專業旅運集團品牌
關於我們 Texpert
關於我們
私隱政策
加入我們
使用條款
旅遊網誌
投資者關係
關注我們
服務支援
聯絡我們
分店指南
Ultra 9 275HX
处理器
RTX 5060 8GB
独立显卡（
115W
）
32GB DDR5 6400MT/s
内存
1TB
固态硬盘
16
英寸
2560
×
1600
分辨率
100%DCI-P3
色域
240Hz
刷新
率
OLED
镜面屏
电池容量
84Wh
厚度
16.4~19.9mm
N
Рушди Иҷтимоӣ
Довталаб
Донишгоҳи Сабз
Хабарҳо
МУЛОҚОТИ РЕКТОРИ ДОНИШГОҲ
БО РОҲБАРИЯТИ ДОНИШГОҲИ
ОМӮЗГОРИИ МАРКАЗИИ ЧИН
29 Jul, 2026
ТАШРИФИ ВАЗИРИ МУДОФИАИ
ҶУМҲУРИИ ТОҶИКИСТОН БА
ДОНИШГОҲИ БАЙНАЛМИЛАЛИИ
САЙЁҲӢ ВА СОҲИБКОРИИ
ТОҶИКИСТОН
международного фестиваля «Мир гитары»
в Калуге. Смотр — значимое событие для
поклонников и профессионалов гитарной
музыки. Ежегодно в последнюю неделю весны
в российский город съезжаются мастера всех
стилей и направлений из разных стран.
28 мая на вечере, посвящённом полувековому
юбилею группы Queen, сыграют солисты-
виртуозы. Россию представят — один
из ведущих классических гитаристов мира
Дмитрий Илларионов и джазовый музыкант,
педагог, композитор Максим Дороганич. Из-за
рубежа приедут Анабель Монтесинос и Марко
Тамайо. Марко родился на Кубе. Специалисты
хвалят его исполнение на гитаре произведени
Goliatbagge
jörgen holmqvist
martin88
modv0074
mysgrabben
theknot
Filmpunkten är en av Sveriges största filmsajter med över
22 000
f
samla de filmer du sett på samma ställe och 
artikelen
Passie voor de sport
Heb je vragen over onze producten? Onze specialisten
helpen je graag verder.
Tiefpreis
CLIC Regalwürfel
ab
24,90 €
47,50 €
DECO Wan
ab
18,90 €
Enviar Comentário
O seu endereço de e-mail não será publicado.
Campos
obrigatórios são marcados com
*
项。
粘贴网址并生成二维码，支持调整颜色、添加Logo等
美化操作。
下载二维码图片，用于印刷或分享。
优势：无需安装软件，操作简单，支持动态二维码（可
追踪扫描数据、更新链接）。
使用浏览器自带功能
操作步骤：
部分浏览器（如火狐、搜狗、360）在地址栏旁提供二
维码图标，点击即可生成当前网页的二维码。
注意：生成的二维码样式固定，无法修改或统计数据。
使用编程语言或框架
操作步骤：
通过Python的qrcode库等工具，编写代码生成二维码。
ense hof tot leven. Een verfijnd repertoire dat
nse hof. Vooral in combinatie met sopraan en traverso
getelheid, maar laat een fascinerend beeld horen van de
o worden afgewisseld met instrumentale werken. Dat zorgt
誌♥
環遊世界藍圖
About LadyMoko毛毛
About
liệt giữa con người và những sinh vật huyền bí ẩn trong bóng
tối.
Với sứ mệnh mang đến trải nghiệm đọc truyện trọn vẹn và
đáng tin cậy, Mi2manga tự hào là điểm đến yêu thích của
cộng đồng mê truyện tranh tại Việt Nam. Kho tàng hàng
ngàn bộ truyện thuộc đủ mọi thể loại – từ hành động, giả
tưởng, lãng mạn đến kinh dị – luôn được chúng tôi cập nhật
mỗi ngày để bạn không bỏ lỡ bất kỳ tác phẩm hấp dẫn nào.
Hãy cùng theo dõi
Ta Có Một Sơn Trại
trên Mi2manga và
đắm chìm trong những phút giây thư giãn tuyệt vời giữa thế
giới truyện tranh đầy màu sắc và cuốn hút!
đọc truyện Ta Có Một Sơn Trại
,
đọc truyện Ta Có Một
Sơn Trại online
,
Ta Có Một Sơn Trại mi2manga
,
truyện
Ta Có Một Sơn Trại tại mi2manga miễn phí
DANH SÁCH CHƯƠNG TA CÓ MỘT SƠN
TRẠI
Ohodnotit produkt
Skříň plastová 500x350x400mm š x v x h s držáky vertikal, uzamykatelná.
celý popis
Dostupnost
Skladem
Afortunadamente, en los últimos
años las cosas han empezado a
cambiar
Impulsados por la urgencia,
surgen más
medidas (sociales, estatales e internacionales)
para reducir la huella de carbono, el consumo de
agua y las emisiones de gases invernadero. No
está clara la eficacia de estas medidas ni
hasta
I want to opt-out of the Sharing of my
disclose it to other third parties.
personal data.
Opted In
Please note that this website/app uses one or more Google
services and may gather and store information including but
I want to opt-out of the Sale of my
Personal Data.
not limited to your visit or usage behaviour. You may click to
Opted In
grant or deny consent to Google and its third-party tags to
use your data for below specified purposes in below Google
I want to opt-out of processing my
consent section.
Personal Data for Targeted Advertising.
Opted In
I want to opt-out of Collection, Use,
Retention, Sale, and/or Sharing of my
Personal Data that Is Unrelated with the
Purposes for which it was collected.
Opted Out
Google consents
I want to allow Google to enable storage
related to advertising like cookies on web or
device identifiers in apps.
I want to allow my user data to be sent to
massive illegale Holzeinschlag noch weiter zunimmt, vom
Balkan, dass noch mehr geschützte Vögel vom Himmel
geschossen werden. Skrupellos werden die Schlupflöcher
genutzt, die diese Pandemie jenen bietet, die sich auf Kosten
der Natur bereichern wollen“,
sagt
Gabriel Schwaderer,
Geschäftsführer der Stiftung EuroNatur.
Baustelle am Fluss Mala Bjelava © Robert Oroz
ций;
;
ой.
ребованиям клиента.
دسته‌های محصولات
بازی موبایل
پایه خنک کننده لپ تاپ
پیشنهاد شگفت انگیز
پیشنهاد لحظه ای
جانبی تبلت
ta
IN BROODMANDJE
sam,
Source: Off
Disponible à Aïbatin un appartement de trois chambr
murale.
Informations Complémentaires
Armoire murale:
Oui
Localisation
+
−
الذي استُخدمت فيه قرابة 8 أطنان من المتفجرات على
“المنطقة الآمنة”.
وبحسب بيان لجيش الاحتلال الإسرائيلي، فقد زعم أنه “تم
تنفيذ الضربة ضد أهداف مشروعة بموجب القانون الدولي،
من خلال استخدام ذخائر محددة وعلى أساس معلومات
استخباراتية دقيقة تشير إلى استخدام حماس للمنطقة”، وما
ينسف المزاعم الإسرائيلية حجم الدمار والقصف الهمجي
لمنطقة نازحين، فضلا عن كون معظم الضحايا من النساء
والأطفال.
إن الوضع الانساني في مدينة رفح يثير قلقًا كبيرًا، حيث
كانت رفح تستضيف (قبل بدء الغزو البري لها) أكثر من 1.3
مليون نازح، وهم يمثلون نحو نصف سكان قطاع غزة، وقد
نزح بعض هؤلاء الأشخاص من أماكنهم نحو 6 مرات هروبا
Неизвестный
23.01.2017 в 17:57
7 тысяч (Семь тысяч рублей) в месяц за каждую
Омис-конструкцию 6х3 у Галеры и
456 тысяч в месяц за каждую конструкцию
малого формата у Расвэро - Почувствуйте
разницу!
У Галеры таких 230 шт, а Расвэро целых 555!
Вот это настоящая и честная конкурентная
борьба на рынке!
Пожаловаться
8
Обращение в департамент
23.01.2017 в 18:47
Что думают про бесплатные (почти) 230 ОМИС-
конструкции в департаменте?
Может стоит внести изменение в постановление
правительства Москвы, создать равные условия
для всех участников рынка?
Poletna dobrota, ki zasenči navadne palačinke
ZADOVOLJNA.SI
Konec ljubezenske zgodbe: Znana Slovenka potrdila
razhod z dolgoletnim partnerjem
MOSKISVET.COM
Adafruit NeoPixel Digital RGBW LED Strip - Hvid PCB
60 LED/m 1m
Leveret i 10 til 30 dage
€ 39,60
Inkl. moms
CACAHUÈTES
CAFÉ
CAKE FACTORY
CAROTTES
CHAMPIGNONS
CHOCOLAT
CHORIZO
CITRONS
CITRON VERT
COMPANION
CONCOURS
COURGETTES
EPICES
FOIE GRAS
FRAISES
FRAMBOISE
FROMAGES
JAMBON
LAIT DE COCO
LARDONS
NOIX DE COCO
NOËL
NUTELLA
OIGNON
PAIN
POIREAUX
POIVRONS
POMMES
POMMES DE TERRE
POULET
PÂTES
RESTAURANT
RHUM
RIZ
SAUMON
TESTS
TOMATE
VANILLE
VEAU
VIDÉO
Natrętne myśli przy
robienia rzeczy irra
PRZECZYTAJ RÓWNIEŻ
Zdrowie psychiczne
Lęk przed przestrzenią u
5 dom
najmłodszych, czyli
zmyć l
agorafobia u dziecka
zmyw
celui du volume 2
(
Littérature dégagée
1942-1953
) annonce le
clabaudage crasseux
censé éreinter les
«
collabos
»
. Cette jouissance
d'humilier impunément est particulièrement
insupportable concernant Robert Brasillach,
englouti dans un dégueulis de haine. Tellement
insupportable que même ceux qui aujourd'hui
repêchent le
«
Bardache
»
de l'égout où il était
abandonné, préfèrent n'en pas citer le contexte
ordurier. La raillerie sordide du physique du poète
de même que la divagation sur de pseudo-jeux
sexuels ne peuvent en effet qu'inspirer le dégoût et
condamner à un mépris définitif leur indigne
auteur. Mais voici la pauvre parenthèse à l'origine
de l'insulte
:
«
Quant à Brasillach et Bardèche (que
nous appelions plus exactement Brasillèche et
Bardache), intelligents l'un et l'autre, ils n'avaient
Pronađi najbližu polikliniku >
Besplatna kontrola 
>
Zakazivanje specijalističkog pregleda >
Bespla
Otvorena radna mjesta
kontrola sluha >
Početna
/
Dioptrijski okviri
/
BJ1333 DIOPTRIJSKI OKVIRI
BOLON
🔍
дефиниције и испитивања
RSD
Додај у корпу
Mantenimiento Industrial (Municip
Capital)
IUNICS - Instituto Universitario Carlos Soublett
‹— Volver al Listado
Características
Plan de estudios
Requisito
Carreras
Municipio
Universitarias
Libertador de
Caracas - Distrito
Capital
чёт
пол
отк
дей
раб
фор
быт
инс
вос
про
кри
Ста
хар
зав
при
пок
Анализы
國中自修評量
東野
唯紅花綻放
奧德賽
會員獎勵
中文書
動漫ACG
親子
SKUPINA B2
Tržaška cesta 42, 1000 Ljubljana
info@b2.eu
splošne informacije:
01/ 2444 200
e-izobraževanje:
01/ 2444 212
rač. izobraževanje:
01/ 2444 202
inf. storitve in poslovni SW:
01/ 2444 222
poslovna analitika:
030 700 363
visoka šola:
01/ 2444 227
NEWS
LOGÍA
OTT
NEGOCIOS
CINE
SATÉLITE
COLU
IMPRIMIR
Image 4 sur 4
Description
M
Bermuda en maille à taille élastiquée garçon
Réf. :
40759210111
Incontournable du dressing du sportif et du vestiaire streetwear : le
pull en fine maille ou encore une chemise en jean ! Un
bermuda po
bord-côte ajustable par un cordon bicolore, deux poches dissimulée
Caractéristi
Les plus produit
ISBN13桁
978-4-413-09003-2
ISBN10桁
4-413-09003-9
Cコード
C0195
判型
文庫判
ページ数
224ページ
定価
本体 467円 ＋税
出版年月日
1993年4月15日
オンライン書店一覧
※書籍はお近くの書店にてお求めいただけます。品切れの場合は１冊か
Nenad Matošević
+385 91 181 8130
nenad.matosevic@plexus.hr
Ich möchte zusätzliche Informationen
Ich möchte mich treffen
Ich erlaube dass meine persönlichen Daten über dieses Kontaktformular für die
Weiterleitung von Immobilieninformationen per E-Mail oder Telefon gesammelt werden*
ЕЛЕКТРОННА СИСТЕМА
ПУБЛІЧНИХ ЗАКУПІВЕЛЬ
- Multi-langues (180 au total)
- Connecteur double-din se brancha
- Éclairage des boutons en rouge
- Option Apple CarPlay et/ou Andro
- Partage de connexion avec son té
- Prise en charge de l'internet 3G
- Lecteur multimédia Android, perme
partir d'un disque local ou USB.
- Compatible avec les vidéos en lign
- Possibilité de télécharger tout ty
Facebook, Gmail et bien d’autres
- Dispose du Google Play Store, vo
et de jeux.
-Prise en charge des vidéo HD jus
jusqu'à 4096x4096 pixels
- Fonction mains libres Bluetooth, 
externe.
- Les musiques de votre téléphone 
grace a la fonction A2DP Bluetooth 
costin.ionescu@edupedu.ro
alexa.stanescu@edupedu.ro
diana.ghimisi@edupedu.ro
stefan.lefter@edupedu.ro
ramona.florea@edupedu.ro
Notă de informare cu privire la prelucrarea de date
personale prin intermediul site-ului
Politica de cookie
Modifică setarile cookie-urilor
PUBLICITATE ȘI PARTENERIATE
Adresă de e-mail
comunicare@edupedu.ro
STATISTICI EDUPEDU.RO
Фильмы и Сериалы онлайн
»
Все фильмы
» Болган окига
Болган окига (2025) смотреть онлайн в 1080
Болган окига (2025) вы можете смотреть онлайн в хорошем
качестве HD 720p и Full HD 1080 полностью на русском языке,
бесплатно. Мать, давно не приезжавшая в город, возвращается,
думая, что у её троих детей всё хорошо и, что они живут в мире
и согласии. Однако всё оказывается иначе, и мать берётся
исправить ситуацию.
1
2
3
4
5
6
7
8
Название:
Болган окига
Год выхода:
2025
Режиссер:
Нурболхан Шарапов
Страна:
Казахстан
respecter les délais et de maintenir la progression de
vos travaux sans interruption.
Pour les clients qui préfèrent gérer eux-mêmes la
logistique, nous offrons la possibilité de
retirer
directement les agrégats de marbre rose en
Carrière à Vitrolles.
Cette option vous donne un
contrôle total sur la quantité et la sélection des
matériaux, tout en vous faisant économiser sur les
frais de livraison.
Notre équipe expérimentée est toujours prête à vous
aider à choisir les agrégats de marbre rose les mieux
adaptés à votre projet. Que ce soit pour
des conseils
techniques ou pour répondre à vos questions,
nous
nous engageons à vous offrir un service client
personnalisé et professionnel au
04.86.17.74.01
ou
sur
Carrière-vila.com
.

_ _ _ _

▶ [Your task] Print, without any changes, the lines of the records starting at the very first line and ending at the line that contains "из ведущих классических гитаристов мира", with both of those lines included.

▶ [Answer area]
專業旅運集團品牌
關於我們 Texpert
關於我們
私隱政策
加入我們
使用條款
旅遊網誌
投資者關係
關注我們
服務支援
聯絡我們
分店指南
Ultra 9 275HX
处理器
RTX 5060 8GB
独立显卡（
115W
）
32GB DDR5 6400MT/s
内存
1TB
固态硬盘
16
英寸
2560
×
1600
分辨率
100%DCI-P3
色域
240Hz
刷新
率
OLED
镜面屏
电池容量
84Wh
厚度
16.4~19.9mm
N
Рушди Иҷтимоӣ
Довталаб
Донишгоҳи Сабз
Хабарҳо
МУЛОҚОТИ РЕКТОРИ ДОНИШГОҲ
БО РОҲБАРИЯТИ ДОНИШГОҲИ
ОМӮЗГОРИИ МАРКАЗИИ ЧИН
29 Jul, 2026
ТАШРИФИ ВАЗИРИ МУДОФИАИ
ҶУМҲУРИИ ТОҶИКИСТОН БА
ДОНИШГОҲИ БАЙНАЛМИЛАЛИИ
САЙЁҲӢ ВА СОҲИБКОРИИ
ТОҶИКИСТОН
международного фестиваля «Мир гитары»
в Калуге. Смотр — значимое событие для
поклонников и профессионалов гитарной
музыки. Ежегодно в последнюю неделю весны
в российский город съезжаются мастера всех
стилей и направлений из разных стран.
28 мая на вечере, посвящённом полувековому
юбилею группы Queen, сыграют солисты-
виртуозы. Россию представят — один
из ведущих классических гитаристов мира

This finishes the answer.